Resource Room Support

My classroom has been a “project” since the beginning of the year. Here is the shortest synopsis I can give of my year so far…

First two weeks of school, teach in second grade (with about 24 hours of notice). Spend a week subbing and testing. Start doing individual work with two students as my classroom is covered in wood shavings from library construction. Do this for a couple weeks until the carpenter stops showing up and I realize I have to take things into my own hands. Spend a few days cleaning out the classroom and taking extra desks from other classrooms to try and fill mine. Realize I have a 10-foot high GIGANTIC cupboard in my classroom that I don’t know what to do with and is too heavy to move on my own. Eventually start taking small-groups even though there are still buckets of paint and extra sheets of wood in the back of my class. Come to terms with the fact that once a first grade teacher is hired, I will have to give up these students to another teacher. Have this actually happen. Realize that I finally need/get/have to start with the groups that I will have for the rest of the year. Have Holly come in and tell me we’re rearranging my class. Get overwhelmed. Do it anyway. Realize I envision having a reading/quiet/work corner… But have nothing to make it happen. Finally have Autumn convince me to dive in with my groups. Have a relatively successful (and stressful) first two days. Write this blog.

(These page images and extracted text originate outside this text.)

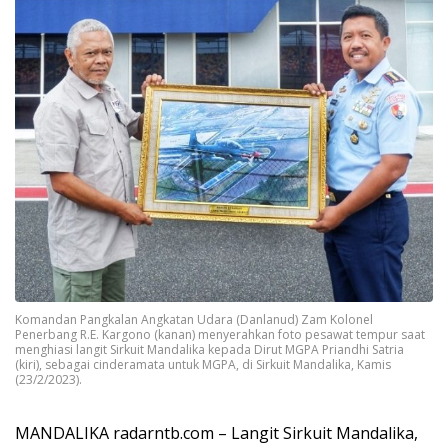
Komandan Pangkalan Angkatan Udara (Danlanud) Zam Kolonel
Penerbang R.E. Kargono (kanan) menyerahkan foto pesawat tempur saat
menghiasi langit Sirkuit Mandalika kepada Dirut MGPA Priandhi Satria
(kiri), sebagai cinderamata untuk MGPA, di Sirkuit Mandalika, Kamis
(23/2/2023).
MANDALIKA radarntb.com – Langit Sirkuit Mandalika,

One of the things that I’m trying to do in my class is to break the mold of Ghanaian school culture… To do things hands-on.  To make my classroom feel welcoming. To have my room be a place where change happens. I don’t want my classroom to feel like we’re in America… I just want my kids to feel like they belong and can be comfortable here.

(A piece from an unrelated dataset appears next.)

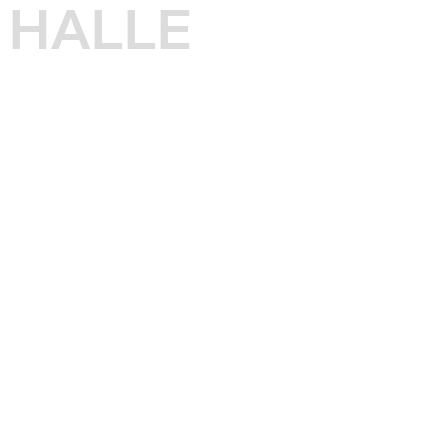
HALLE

Part of this process involves having resources… Having manipulatives, having mats on the ground to sit on (kids here really hate sitting on the ground… it’s pretty funny), building a shelf to start a mini-library, getting and making things to decorate the walls and fabric to cover the open shelves…

I am asking that you consider helping me in this process by making a financial donation at the City of Refuge website with the purpose of it going to my classroom. Every day, I have a 17 year old come in who is trying to learn to read… A 13 year old who can tell me 8 letters of the alphabet… An 8 year old who made me cry when he recited the spelling of his name out loud to me… a 13 year old who is thriving after she has spent multiple years learning and loving at City of Refuge, and now needs to be pushed to keep going… an 8 year old who laughs with joy as he beats me at football, but shies away when I ask him to do a math problem, still figuring out what his new life at CORM means for him… These are faces of hope, faces of potential, faces of opportunity, and I want to be able to give them more.

Please consider helping me in bringing change to these kids. My goal is to raise $200 for this project. You can donate online at www.cityofrefugeoutreach.com using their PayPal button… When making a donation, include a note of “KT1- Classroom,” which will send the money to me.

While you are at the website, take a look around… Find out what this ministry is about. I am blessed to be a part of what these people are working to accomplish, and I hope that you are willing to partner with us in the process of “educate, motivate, liberate.”